* Work instructions *
Find every line below that contains the word "difference" and copy each one. Match case exactly.

* Data to use *

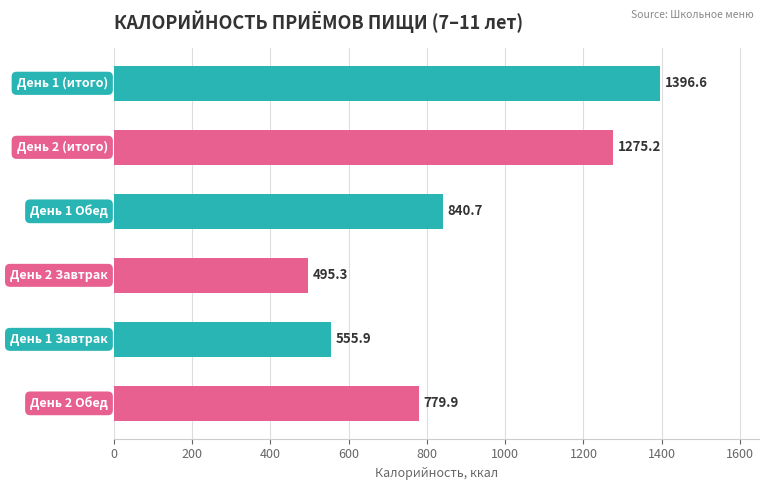

What is the difference between the maximum and minimum values?

901.3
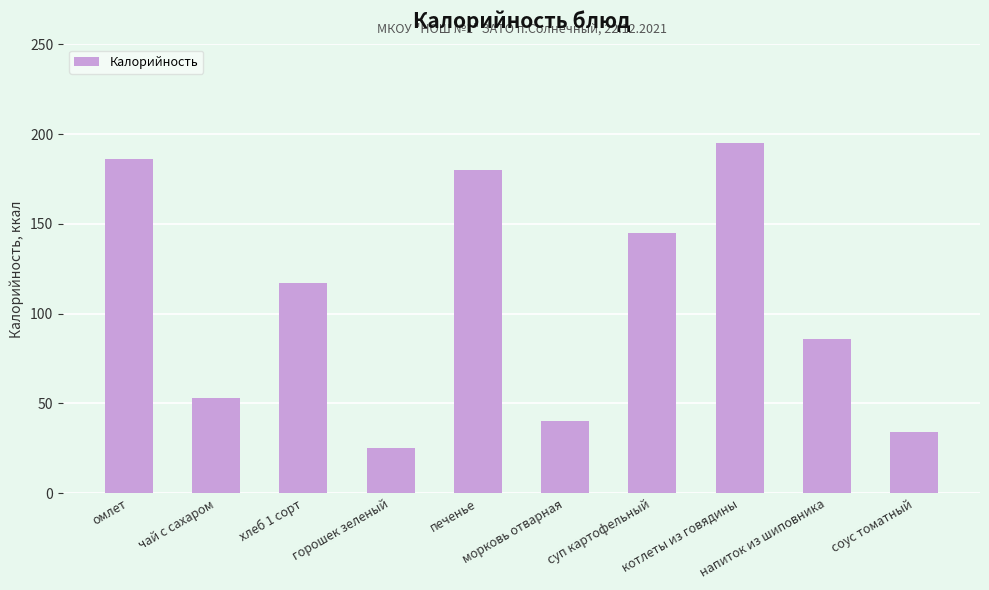

What is the average value?

106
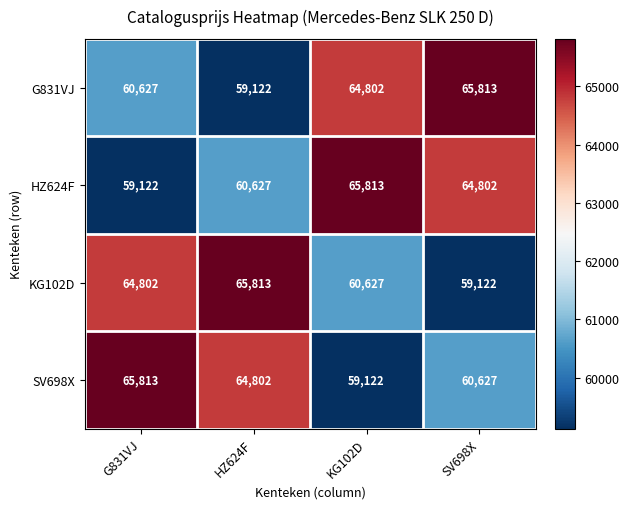

At how many categories does at least one series exceed 60532?

4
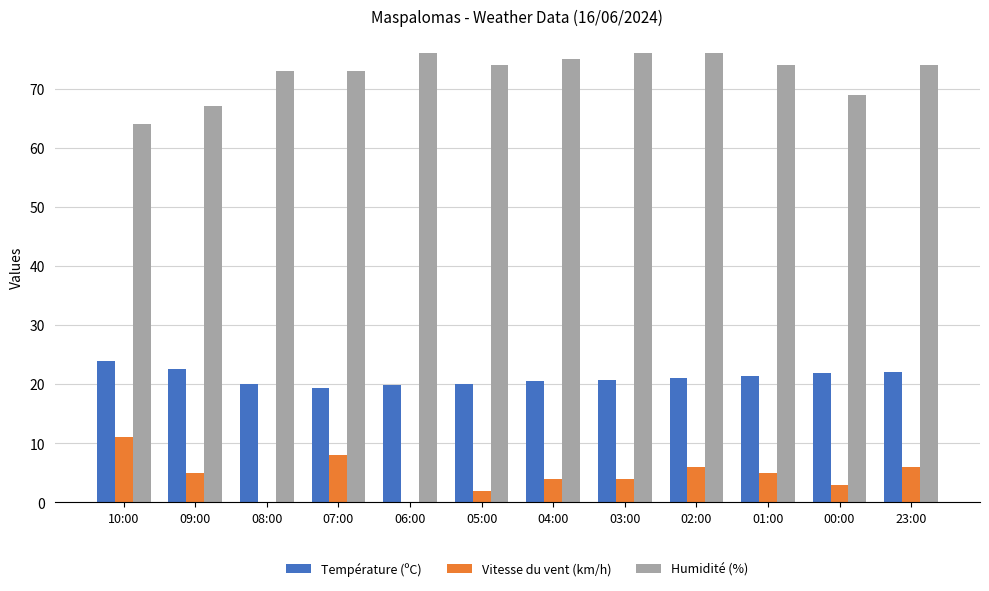

What is the total value across all series at 00:00?

93.9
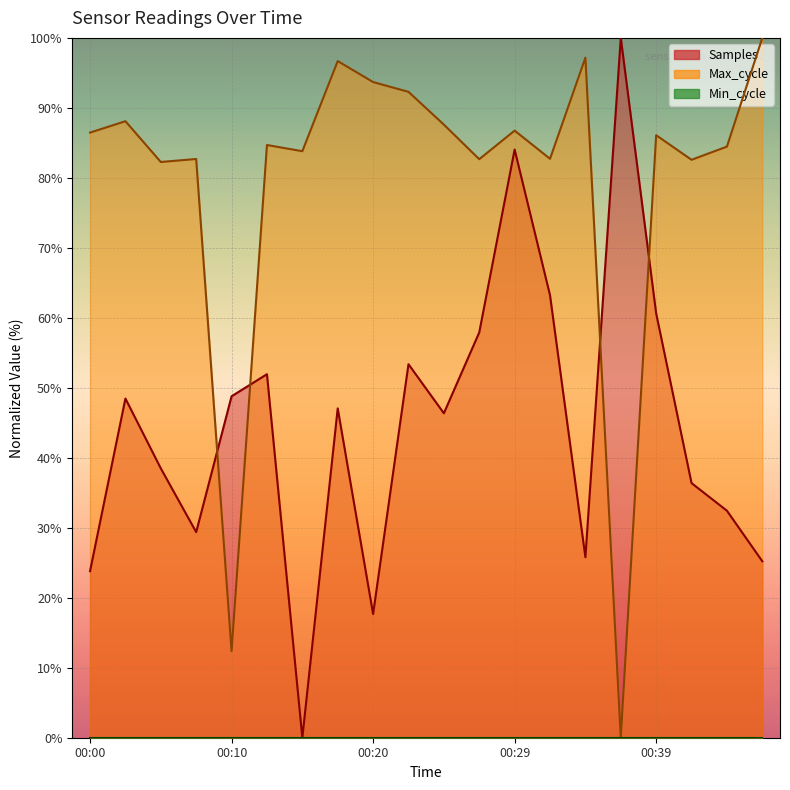

True or false: Max_cycle has a value of 27.9 at 00:27.

False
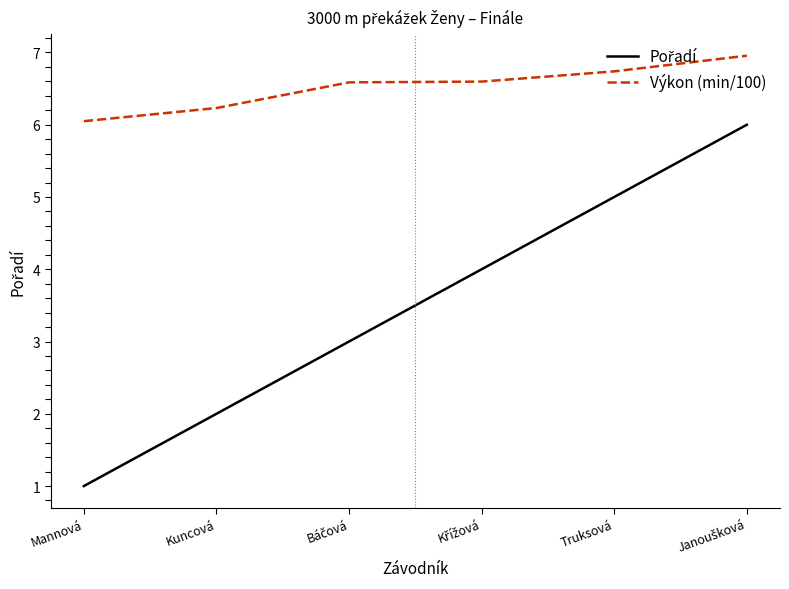

Count the number of categories in the chart.

6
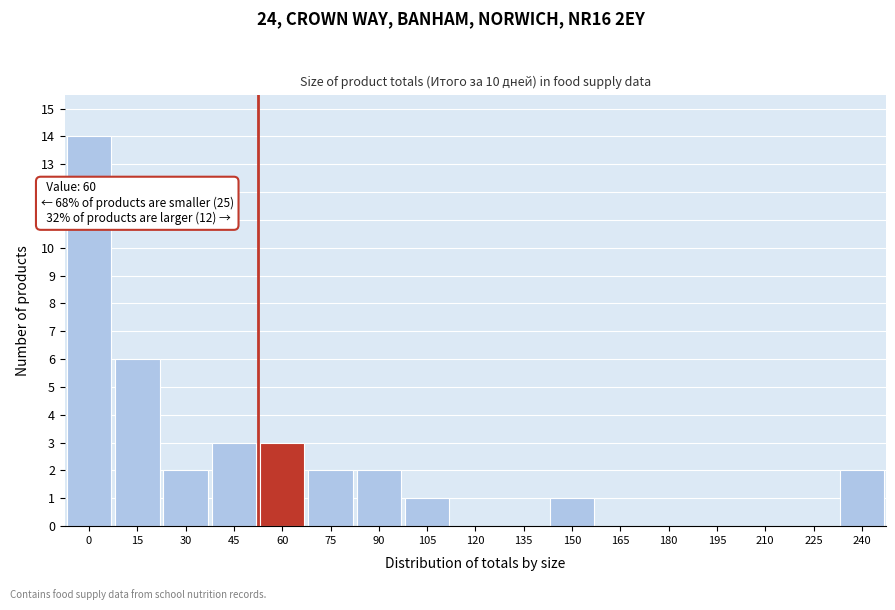

Reading right to left, list all the values displayed in this chart.

240=2	225=0	210=0	195=0	180=0	165=0	150=1	135=0	120=0	105=1	90=2	75=2	60=3	45=3	30=2	15=6	0=14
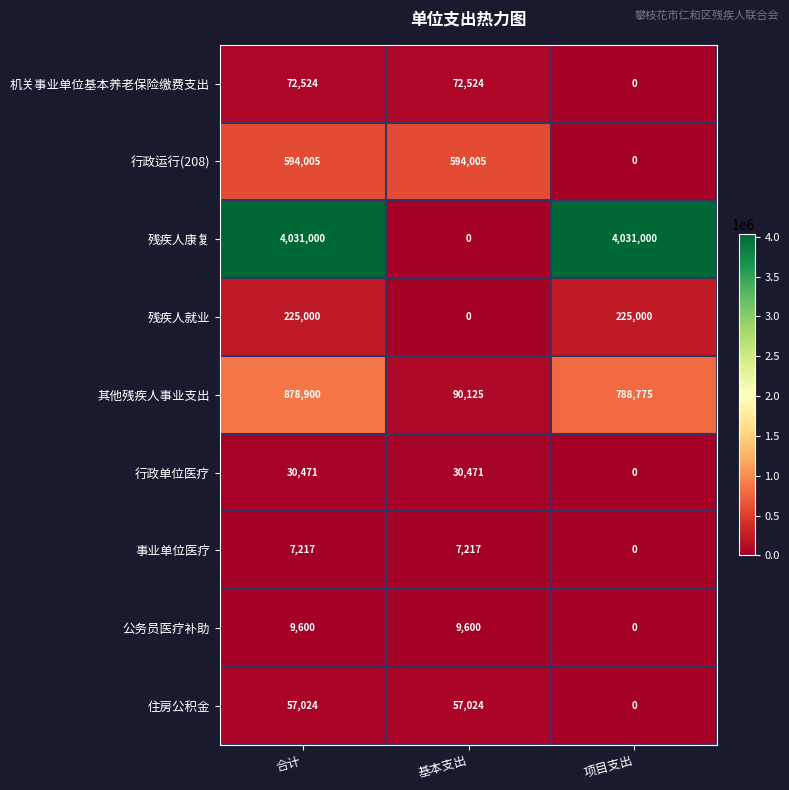

What is the difference between the highest and lowest values at 合计?

4023783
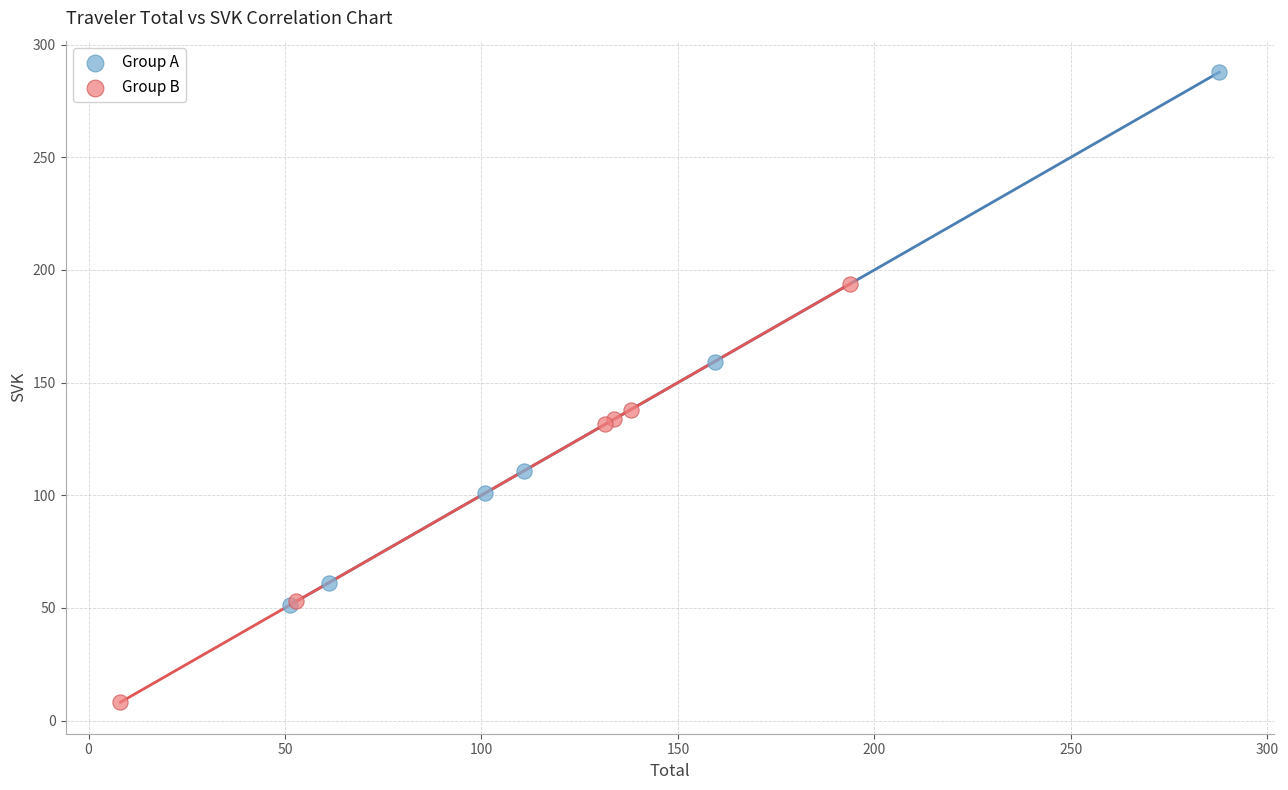

Which series has the widest spread of Y values?

Group A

* Reply to the task *
What is the difference between the maximum and minimum values?
What is the difference between the highest and lowest values at 合计?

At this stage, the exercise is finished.